Task requirements: Can you repeat the mailing-list thread, starting with "Re: [ceph-users] scrub" and going on through "9-12 per week...", but switch "clusters" to "deployments"?

Document segment:
────────

Re: [ceph-users] scrub error on firefly

2014-07-10 Thread Samuel Just
Can you attach your ceph.conf for your osds?
-Sam

On Thu, Jul 10, 2014 at 8:01 AM, Christian Eichelmann
 wrote:
> I can also confirm that after upgrading to firefly both of our clusters
> (test and live) were going from 0 scrub errors each for about 6 Month to
> about 9-12 per week...
> This also makes me kind of nervous, since as far as I know everything "ceph
> pg repair" does, is to copy the primary object to all replicas, no matter
> which object is the correct one.
> Of course the described method of manual checking works (for pools with more
> than 2 replicas), but doing this in a large cluster nearly every week is
> horribly timeconsuming and error prone.

────────

Dataset:
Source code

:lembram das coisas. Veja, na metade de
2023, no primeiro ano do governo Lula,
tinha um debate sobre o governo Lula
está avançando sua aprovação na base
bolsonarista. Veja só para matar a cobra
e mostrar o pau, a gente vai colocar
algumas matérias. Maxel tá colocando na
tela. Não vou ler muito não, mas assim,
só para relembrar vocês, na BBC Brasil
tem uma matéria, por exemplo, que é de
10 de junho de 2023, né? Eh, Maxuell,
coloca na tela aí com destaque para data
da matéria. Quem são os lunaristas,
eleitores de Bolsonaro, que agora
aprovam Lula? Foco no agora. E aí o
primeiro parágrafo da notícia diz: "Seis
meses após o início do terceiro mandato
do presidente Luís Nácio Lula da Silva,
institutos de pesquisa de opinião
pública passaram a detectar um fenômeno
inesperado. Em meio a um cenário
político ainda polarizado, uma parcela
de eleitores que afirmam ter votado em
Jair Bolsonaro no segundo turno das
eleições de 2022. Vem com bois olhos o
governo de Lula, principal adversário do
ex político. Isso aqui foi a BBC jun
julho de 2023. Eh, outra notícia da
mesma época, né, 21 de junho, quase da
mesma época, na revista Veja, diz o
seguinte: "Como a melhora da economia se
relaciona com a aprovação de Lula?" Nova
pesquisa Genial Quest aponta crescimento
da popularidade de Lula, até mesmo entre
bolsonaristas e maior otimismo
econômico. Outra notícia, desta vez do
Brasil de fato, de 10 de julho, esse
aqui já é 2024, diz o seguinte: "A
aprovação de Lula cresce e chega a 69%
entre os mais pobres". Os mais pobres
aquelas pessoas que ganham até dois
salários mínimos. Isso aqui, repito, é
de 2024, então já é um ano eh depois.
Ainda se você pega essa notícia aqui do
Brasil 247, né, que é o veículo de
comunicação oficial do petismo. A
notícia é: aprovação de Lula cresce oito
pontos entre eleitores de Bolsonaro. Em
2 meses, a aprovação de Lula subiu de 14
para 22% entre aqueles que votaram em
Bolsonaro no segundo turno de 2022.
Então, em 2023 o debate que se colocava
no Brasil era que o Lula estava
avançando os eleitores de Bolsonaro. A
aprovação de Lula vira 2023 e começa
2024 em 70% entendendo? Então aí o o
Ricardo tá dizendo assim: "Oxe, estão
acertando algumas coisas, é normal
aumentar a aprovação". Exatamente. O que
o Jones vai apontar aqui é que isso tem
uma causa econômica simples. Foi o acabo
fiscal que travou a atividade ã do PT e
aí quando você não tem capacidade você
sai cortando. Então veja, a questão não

────────

Written answer:
Re: [ceph-users] scrub error on firefly

2014-07-10 Thread Samuel Just
Can you attach your ceph.conf for your osds?
-Sam

On Thu, Jul 10, 2014 at 8:01 AM, Christian Eichelmann
 wrote:
> I can also confirm that after upgrading to firefly both of our deployments
> (test and live) were going from 0 scrub errors each for about 6 Month to
> about 9-12 per week...